If you're a writer though and are seriously thinking about a trad deal, here's an excellent little handbook from David P. Vandagriff. If the name is unfamiliar, he also goes by The Passive Guy, the head honcho over at the think tank otherwise known as The Passive Voice.
David's book is not legal advice since contrary to what certain people tell you, not all contracts are the same. His tome covers the ickiest provisions of publishing contracts, provisions designed to take all your money, your hard work, and your career away from you. He also gives you tips to avoid these soul-wrenching clauses. If nothing else, the book is great conversation starter for you and your attorney.
We're closing is on the last quarter of the year, and I feel like I'm slipping farther and farther. The list of tasks to get done in 2016 has quite a few things crossed off as of today, but I still have over half the list left to go.
Is this a good thing or a bad thing?
My old anal self would be despairing at this point for not being three quarters of the way through the to-do list by now.
But my new self? Well, she listed everything that's come out, or is about to come out, this year to an old friend over dinner last Friday. The friend, who is not a writer but is an attorney looking to change careers, was impressed because to her, writing is tedious and time-consuming.
And I realized my old self had been doing something stupid. I'd fallen into the same trap I'd warned other writers about--comparing myself to other people. Failing to keep up with other writers didn't necessarily mean I had failed.

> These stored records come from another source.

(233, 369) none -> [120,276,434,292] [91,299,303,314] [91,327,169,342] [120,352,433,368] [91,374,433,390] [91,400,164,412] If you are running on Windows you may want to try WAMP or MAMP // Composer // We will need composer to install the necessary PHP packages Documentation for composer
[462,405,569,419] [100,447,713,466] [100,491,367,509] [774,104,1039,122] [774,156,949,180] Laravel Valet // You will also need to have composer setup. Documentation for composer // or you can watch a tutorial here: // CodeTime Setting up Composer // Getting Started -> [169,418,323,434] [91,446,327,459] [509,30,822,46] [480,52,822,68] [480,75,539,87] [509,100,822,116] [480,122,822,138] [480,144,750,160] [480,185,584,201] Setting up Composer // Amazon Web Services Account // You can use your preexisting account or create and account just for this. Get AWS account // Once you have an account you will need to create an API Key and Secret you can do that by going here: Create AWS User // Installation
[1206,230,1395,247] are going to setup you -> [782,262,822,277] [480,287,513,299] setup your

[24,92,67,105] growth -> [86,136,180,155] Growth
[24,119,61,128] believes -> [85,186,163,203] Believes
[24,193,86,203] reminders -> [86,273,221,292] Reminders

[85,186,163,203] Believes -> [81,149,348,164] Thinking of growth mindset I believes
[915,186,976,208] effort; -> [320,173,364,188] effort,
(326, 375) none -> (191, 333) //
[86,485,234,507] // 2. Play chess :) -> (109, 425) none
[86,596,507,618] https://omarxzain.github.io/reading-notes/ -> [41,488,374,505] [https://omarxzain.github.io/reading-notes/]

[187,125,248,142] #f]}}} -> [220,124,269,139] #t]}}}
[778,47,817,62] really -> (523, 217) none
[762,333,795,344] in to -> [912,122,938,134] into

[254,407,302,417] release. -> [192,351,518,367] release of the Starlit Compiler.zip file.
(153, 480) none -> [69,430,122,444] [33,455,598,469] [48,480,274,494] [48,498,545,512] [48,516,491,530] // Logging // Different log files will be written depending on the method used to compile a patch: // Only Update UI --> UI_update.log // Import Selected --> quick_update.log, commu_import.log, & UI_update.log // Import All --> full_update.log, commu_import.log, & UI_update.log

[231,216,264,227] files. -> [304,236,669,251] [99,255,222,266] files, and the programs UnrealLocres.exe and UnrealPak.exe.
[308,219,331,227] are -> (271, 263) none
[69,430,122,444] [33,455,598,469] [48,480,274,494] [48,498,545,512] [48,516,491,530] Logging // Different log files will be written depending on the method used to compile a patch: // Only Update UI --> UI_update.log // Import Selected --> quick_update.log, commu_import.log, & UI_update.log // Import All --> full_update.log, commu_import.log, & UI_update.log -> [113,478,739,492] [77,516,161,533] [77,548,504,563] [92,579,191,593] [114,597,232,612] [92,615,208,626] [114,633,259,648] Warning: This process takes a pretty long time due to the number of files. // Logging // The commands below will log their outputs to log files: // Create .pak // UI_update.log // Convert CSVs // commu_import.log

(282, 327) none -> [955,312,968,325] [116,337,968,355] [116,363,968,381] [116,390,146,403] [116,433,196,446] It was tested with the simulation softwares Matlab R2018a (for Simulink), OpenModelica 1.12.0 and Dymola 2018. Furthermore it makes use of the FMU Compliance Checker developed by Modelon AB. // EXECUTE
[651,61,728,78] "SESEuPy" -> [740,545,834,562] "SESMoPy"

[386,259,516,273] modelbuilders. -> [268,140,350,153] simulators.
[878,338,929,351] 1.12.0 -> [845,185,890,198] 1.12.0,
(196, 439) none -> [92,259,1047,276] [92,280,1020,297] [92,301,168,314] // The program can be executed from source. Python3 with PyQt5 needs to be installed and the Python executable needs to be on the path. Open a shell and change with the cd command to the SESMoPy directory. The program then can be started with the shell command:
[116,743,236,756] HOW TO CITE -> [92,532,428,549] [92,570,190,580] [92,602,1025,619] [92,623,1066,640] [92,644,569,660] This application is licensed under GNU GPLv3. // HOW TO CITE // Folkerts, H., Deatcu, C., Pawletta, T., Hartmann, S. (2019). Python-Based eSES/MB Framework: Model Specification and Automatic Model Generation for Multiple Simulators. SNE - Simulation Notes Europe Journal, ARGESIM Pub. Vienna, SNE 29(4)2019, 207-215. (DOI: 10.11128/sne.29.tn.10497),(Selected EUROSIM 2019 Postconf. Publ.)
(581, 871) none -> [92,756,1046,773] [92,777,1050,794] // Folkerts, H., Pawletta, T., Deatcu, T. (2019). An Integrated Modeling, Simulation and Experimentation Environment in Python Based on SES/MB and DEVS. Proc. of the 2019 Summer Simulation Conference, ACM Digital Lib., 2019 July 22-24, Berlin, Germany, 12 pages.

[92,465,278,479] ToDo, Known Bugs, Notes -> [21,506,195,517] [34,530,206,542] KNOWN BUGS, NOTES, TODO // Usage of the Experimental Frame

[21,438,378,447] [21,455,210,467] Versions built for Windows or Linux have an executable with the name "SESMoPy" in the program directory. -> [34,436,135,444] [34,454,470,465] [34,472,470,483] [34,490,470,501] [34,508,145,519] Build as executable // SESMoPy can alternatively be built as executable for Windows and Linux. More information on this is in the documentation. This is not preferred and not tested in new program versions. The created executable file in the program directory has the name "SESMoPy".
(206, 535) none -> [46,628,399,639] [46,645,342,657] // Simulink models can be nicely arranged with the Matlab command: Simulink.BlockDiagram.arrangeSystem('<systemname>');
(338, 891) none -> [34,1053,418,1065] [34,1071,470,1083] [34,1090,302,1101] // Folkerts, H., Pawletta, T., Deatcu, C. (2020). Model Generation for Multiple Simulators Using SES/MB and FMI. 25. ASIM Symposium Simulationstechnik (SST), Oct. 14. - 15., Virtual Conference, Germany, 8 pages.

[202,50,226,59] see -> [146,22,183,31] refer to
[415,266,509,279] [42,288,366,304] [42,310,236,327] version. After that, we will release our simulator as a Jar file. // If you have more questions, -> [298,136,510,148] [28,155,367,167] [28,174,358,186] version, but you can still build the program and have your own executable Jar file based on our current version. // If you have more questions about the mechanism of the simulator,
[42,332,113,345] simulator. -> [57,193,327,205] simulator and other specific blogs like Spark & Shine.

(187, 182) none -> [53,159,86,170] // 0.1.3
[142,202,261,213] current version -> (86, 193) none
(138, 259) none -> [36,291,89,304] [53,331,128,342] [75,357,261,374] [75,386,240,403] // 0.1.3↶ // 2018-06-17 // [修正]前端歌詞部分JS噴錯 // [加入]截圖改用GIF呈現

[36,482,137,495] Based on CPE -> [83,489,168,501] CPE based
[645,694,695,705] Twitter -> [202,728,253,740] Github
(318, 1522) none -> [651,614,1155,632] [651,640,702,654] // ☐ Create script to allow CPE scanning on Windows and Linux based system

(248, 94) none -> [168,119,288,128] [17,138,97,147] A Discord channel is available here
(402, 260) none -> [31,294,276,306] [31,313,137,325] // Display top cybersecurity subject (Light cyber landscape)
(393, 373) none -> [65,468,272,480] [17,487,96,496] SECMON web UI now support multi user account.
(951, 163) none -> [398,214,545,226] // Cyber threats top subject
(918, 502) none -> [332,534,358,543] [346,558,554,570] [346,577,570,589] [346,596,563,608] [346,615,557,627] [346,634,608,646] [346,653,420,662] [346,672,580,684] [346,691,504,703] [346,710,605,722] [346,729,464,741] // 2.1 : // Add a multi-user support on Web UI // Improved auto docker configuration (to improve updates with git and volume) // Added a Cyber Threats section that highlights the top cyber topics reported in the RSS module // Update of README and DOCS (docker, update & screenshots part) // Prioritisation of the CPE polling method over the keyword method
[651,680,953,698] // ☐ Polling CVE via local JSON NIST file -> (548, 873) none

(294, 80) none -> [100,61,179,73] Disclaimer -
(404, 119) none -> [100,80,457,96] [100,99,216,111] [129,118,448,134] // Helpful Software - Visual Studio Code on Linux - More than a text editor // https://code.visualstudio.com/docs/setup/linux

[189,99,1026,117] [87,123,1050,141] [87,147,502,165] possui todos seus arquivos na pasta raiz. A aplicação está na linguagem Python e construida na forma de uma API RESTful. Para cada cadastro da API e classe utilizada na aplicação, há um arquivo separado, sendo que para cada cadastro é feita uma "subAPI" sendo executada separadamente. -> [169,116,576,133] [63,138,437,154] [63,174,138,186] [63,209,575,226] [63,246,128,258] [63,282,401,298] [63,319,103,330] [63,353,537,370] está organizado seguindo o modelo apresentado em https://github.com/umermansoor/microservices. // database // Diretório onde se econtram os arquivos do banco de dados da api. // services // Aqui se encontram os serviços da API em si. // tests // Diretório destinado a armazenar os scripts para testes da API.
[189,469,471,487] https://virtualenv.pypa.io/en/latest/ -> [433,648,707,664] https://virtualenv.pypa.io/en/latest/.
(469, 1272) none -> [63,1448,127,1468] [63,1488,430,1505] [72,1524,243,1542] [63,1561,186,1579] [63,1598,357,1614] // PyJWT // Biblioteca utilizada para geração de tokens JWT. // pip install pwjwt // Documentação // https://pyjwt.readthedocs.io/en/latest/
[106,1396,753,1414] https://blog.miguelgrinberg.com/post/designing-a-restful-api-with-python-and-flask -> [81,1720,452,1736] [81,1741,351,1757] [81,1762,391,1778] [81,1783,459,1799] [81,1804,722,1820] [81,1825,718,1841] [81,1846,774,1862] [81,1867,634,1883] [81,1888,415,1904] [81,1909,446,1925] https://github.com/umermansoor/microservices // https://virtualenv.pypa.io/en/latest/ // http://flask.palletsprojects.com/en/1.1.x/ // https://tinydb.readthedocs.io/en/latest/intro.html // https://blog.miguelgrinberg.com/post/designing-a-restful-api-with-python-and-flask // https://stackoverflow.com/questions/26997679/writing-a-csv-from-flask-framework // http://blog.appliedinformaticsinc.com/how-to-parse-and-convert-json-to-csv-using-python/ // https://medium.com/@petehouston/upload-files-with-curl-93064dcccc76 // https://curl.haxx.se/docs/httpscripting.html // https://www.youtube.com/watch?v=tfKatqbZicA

Already, I've written more this year than I had last year or the year before. I'd definitely published more this year than I had last year or the year before. Maybe I wasn't as caught up with my business plan as I would have liked, but I wasn't sitting on my hands either.
This last week alone, I uploaded the print version of Justice: The Beginning, reviewed my portion of the galleys for Sword and Sorceress 31, organized my blurb sheets for each published story (which was a way overdue task), edited a bit more of Zombie Goddess, and wrote a bit on four different novels.